Más que preocuparnos por ser jóvenes eternamente (¡qué flojera!) tendríamos que prepararnos para envejecer dignamente y empezar a comprender que eso no es ni bueno ni malo... sólo normal y que, como todo en esta vida, tiene sus aspectos positivos y también negativos.

Permítase tomar como ejemplo a mi padre, quien está por cumplir los 80 años. Por supuesto que no es aquel hombre fuerte y sólido que solía ser una década atrás y su decaimiento físico se hace cada vez más patento, no lo negaré, pero es loable la dignidad con la que lo lleva.
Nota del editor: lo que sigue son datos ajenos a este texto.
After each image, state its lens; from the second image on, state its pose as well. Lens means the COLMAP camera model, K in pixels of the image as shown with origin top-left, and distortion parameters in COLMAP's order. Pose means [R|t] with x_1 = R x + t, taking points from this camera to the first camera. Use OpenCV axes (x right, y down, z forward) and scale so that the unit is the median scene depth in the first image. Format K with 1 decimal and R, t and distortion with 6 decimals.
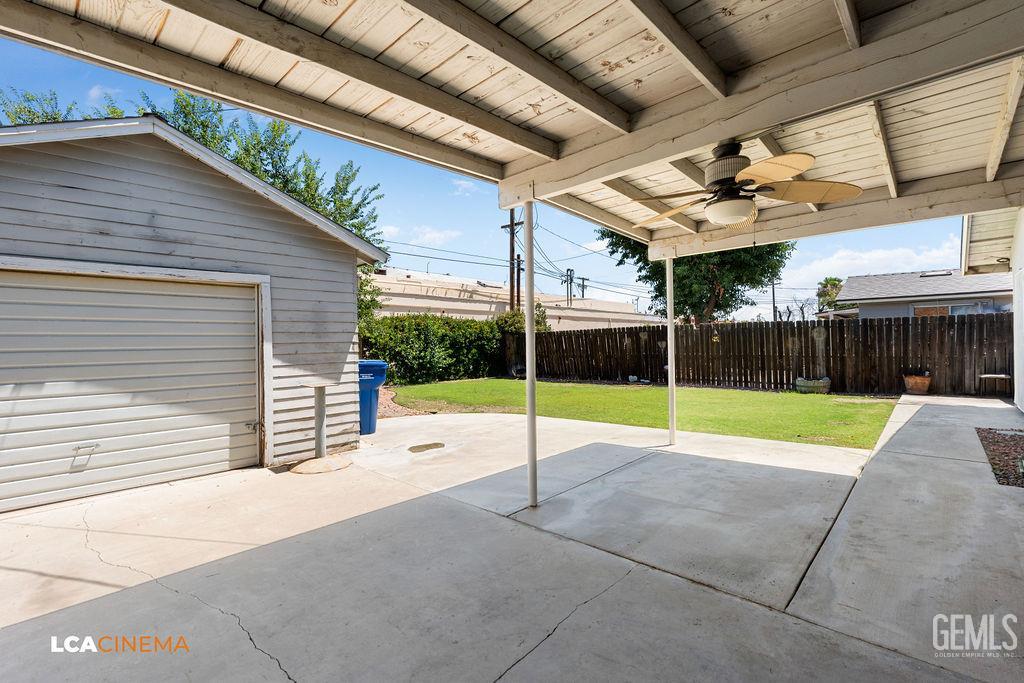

Vive sólo en su departamento; cocina y hace el aseo sin requerir ayuda; aún maneja -si bien de vez en cuando tiene por ahí algún percance-; se acaba de comprar sus aparatos para la sordera (¡finalmente!); ve todos los domingos a sus amigos en el Parque Asturias y, pese a haber enviudado hace dos años, ahora tiene novia y hasta piensa en casarse este mismo año.

Cuando estoy con él, veo a alguien sereno, a una persona que sabe que no puede hacer muchas de las cosas que solía hacer antes y lo asume, a un ser humano que con algo de sentido común y de estoicismo asume que es natural que se enferme con más frecuencia y que cada vez le cueste más trabajo levantarse del sillón, pues como dice "¿Y qué querías? Son ya casi ochenta años y el tiempo no perdona". Al escucharlo, no puedo más que guardar silencio con el deseo de ser como él cuando llegue el momento.